Independentemente do fator idade, raça e gênero, muitas enfermidades estão relacionadas a fatores como predisposição genética. Como parte de um processo de valorização de medidas preventivas mais eficazes, a Medicina personalizada permite a realização de sequenciamento do genoma. A meta é descobrir as chances reais de desenvolver certas enfermidades.

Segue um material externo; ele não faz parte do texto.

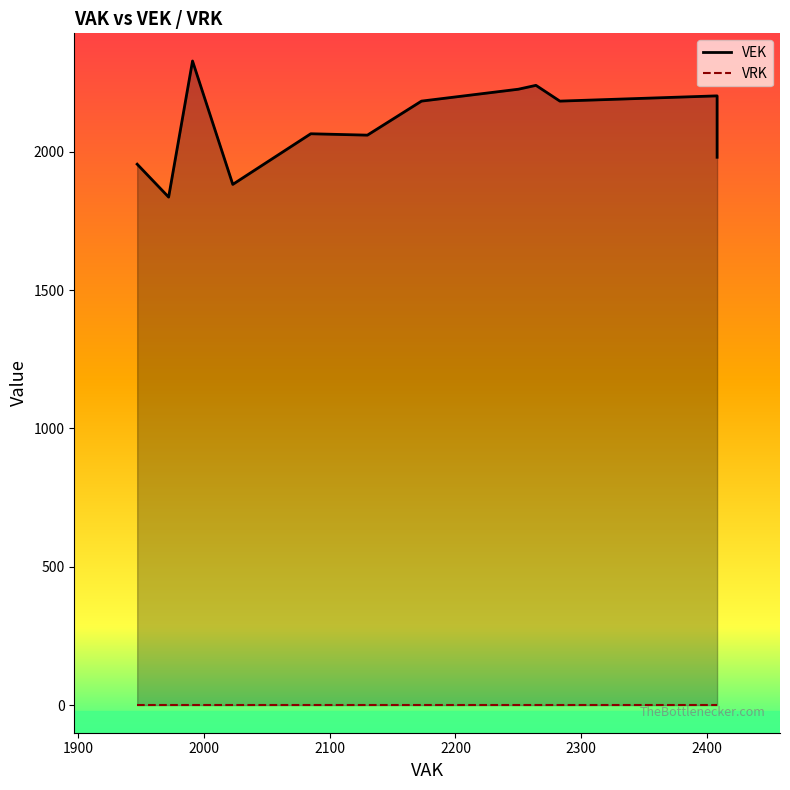

What are all the series names shown in the legend?

VEK, VRK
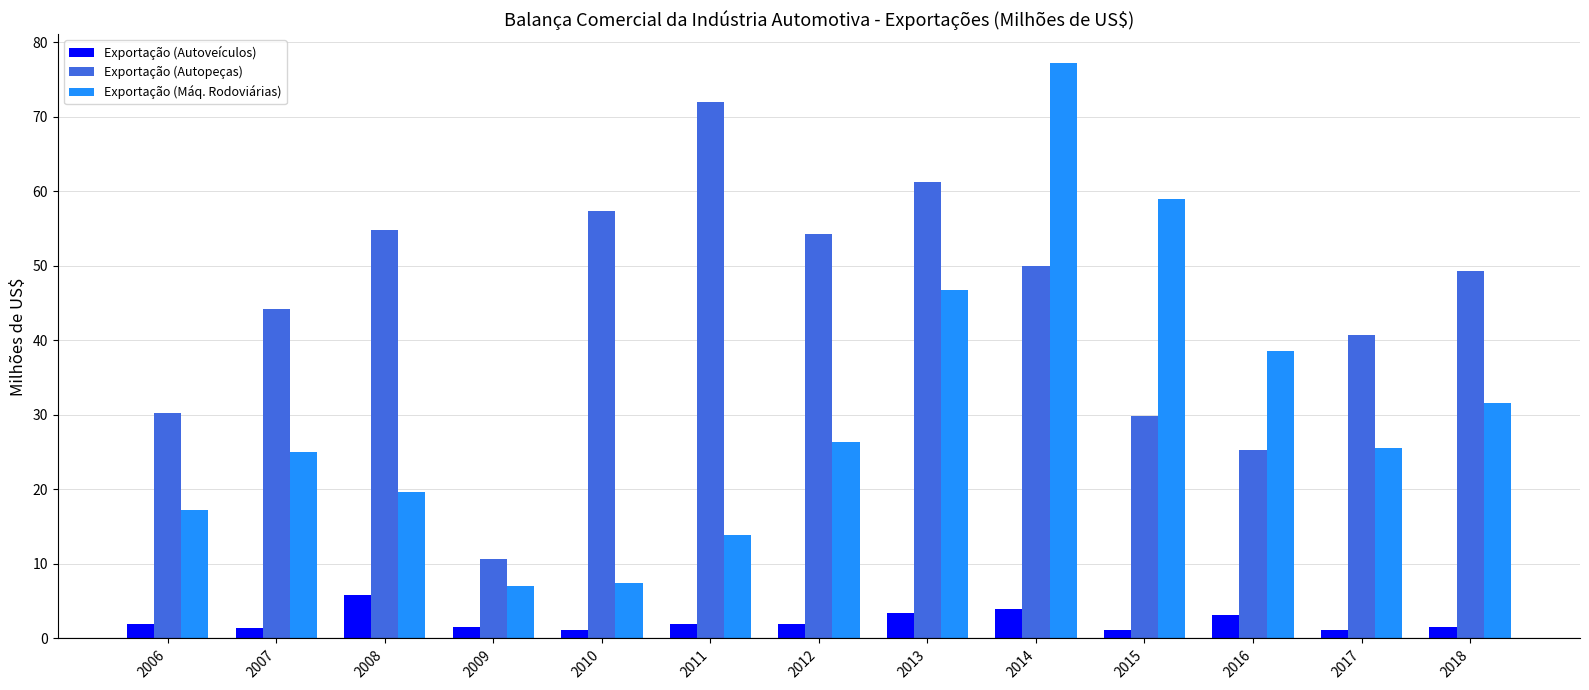

How many bars are there in total?

39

Por meio dessa estratégia, os pacientes podem ir muito além de uma análise de histórico familiar ou exames de rotina. Com a possibilidade de análise genética e do perfil de risco individual, é possível adotar alternativas reais de prevenção e atingir uma longevidade mais saudável.
Um dos casos mais midiáticos — envolvendo essa temática — ocorreu com a atriz americana Angelina Jolie. Após a submissão a exames de análise genética, ela descobriu que em seu genoma havia uma mutação. O gene mutado expressava um marcador tumoral característico da neoplasia mamária.
Ou seja, a atriz teria 85% de possibilidade de desenvolver um câncer de mama no futuro. Outro aspecto que lhe conferia fator de risco era que a mãe dela havia falecido exatamente em consequência desse tipo de tumor.
Com essa informação em mãos, Angelina Jolie recorreu ao tratamento prévio para minimizar o risco de tumor. Assim, antes que as células malignas surgissem, ela optou pela mastectomia dupla. Por conseguinte, essa intervenção diminuiu as chances de desenvolvimento de tumor mamário para 5%.
Com as possibilidades que a Medicina personalizada representa, os exames genéticos possibilitam a descoberta do índice de risco de inúmeras doenças associadas a fatores hereditários. Perdas funcionais resultantes do Parkinson, Alzheimer, de doenças dermatológicas ou de problemas metabólicos decorrentes do diabetes ou de dislipidemias podem ser previstos e evitados.
Hoje, o que estamos vivenciando é uma mudança de paradigma em áreas médicas de grande importância clínica e epidemiológica. Assim, a proposta da Medicina personalizada é oferecer assistência médica considerando a individualidade física e a carga genética dos pacientes.
Por meio das informações contidas na constituição genômica dos indivíduos, pode-se propiciar uma intervenção terapêutica específica e mais eficaz do que a que é realizada pelos moldes tradicionais. Nos próximos anos, a tendência é que esses procedimentos sejam cada vez mais divulgados e, por conseguinte, mais acessíveis à população.
Infere-se, portanto, que o desenvolvimento da Medicina personalizada trouxe mudanças relevantes nos modelos de atendimento médico. Por meio da análise genética do paciente, os médicos podem identificar, prevenir e minimizar os impactos das doenças que mais desafiam o bem-estar e a qualidade de vida da população.